Summary So Far: If we carry the analogy between Friston’s active inference with Hinton’s Boltzmann machines and deep learning, then we can see that Friston’s work has begun much more recently, and has moved more rapidly – both theoretically and in applications.

Renormalization Group Theory: A Common Thread between RGM (Active Inference) and Deep Learning

The key thing that led from (restricted) Boltzmann machines going from an interesting (and beautiful) theoretical development to something with widespread practical applications was the development of contrastive divergence (Hinton, 2002), which enabled deep learning (Hinton and Salakhutdinov, 2006; Salakhutdinov and Hinton, 2012, Hinton et al., 2012).

Deep learning (DL) can be viewed as applying renormalization group (RG) theory to successive layers of neural network latent node layers (Bény, 2013). (In early reviews of this paper, Yann LeCun noted that this relation between deep learning and the renormalization group theory was useful; see OpenReview.) Ro Jefferson, in an excellent blogpost on this topic, identified several authors who had noted the connection between RG and DL (2019).

The essence of renormalization group theory is one of scaling-similarities: systems evidence similar structure across multiple scales of physical size – and (most particularly noted by Friston et al., 2024) time.

RGM: Pivot to a New Direction

In an earlier YouTube, we identified key players in the coming “AGI Wars.”

Maren, Alianna J. 2024. “AGI: The Coming AGI Wars: Players and Positioning.” Themesis, Inc. YouTube Channel (May 15, 2024). (Accessed Aug. 18, 2024; available at Themesis YouTube Channel.)

In a follow-up YouTube, we suggested that the key AGI contenders were (leading with active inference, espoused by Friston et al.) and Meta (leading with JEPA, espoused by LeCun et al.)

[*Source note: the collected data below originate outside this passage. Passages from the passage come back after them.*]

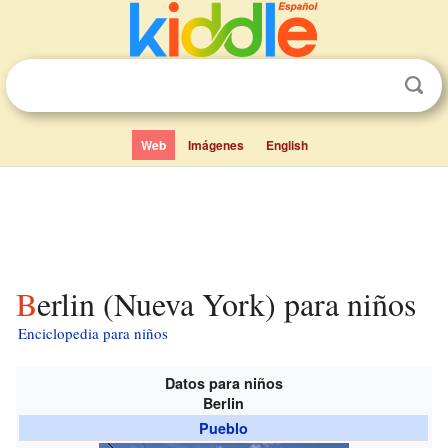
Web
Imágenes
English
Berlin (Nueva York) para niños
Enciclopedia para niños
Datos para niños
Berlin
Pueblo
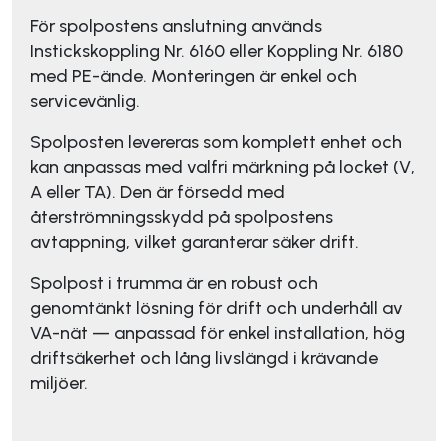
För spolpostens anslutning används
Instickskoppling Nr. 6160 eller Koppling Nr. 6180
med PE-ände. Monteringen är enkel och
servicevänlig.
Spolposten levereras som komplett enhet och
kan anpassas med valfri märkning på locket (V,
A eller TA). Den är försedd med
återströmningsskydd på spolpostens
avtappning, vilket garanterar säker drift.
Spolpost i trumma är en robust och
genomtänkt lösning för drift och underhåll av
VA-nät — anpassad för enkel installation, hög
driftsäkerhet och lång livslängd i krävande
miljöer.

Maren, Alianna J. 2024. “Five Key Papers (and Two Viewpoints) for AGI.” Themesis, Inc. YouTube Channel (May 15, 2024). (Accessed Aug. 18, 2024; available at Themesis YouTube Channel.)

In these earlier YouTubes (and their associated blogposts), we suggested that the primary active inference method would be Action Perception Divergence, as offered by Hafner et al. (2020, rev. 2022).

As a side note, that work represented a brief rapprochement between Friston and others at University College London, Danijar Hafner and others at Google’s DeepMind (with Hafner formerly at Google Brain), and Jimmy Ba at the University of Toronto. That work was limited to a conceptual evolution, with no practical applications.

Figure 5. Hafner et al. 2020, rev. 2022. “Action and Perception as Divergence Minimization.”

We still believe that Action Perception Divergence (APD) is important, and will have a role to play in AGI. (In fact, we hope to illustrate an important APD use in the near term.)

HOWEVER, that suggestion – that APD would be the primary means for carrying active inference forward – was premature.

The recent work by Friston et al. (2024), coming out of a fully-fledged team, changes the playing field considerably.